#### TASK INSTRUCTIONS
Copy out every line of text in the data below verbatim, in its original language, and omit the pictures.

#### SOURCE DATA
========
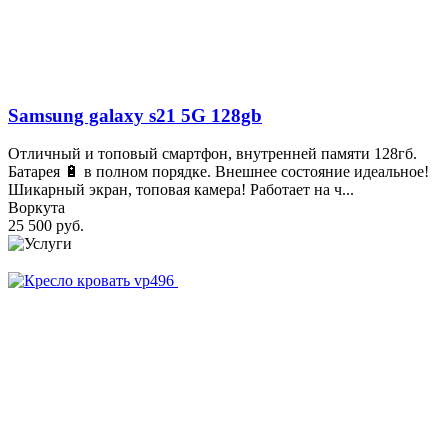
Samsung galaxy s21 5G 128gb
Отличный и топовый смартфон, внутренней памяти 128гб.
Батарея 🔋 в полном порядке. Внешнее состояние идеальное!
Шикарный экран, топовая камера! Работает на ч...
Воркута
25 500 руб.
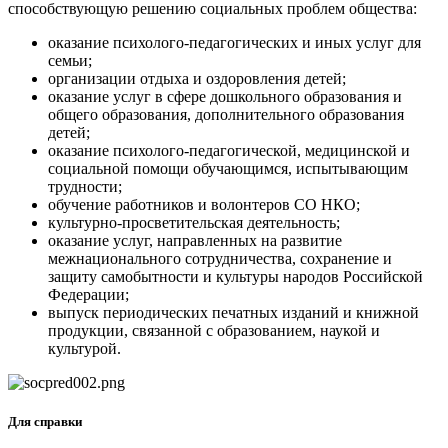
способствующую решению социальных проблем общества:
оказание психолого-педагогических и иных услуг для
семьи;
организации отдыха и оздоровления детей;
оказание услуг в сфере дошкольного образования и
общего образования, дополнительного образования
детей;
оказание психолого-педагогической, медицинской и
социальной помощи обучающимся, испытывающим
трудности;
обучение работников и волонтеров СО НКО;
культурно-просветительская деятельность;
оказание услуг, направленных на развитие
межнационального сотрудничества, сохранение и
защиту самобытности и культуры народов Российской
Федерации;
выпуск периодических печатных изданий и книжной
продукции, связанной с образованием, наукой и
культурой.
Для справки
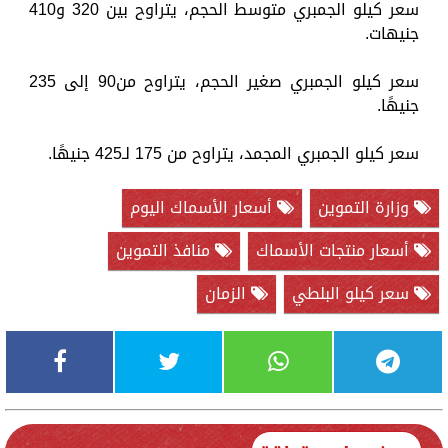
سعر كيلو الجمبري متوسط الحجم، يتراوح بين 320 و410
جنيهات.
سعر كيلو الجمبري صغير الحجم، يتراوح من90 إلى 235
جنيهًا.
سعر كيلو الجمبري المجمد، يتراوح من 175 لـ425 جنيهًا.
وزارة التموين
أسعار الأسماك اليوم
أسعار منتجات الأسماك
منافذ التموين
سعر كيلو البلطي
الزمان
========
#### WRITTEN ANSWER
Samsung galaxy s21 5G 128gb
Отличный и топовый смартфон, внутренней памяти 128гб.
Батарея 🔋 в полном порядке. Внешнее состояние идеальное!
Шикарный экран, топовая камера! Работает на ч...
Воркута
25 500 руб.
способствующую решению социальных проблем общества:
оказание психолого-педагогических и иных услуг для
семьи;
организации отдыха и оздоровления детей;
оказание услуг в сфере дошкольного образования и
общего образования, дополнительного образования
детей;
оказание психолого-педагогической, медицинской и
социальной помощи обучающимся, испытывающим
трудности;
обучение работников и волонтеров СО НКО;
культурно-просветительская деятельность;
оказание услуг, направленных на развитие
межнационального сотрудничества, сохранение и
защиту самобытности и культуры народов Российской
Федерации;
выпуск периодических печатных изданий и книжной
продукции, связанной с образованием, наукой и
культурой.
Для справки
سعر كيلو الجمبري متوسط الحجم، يتراوح بين 320 و410
جنيهات.
سعر كيلو الجمبري صغير الحجم، يتراوح من90 إلى 235
جنيهًا.
سعر كيلو الجمبري المجمد، يتراوح من 175 لـ425 جنيهًا.
وزارة التموين
أسعار الأسماك اليوم
أسعار منتجات الأسماك
منافذ التموين
سعر كيلو البلطي
الزمان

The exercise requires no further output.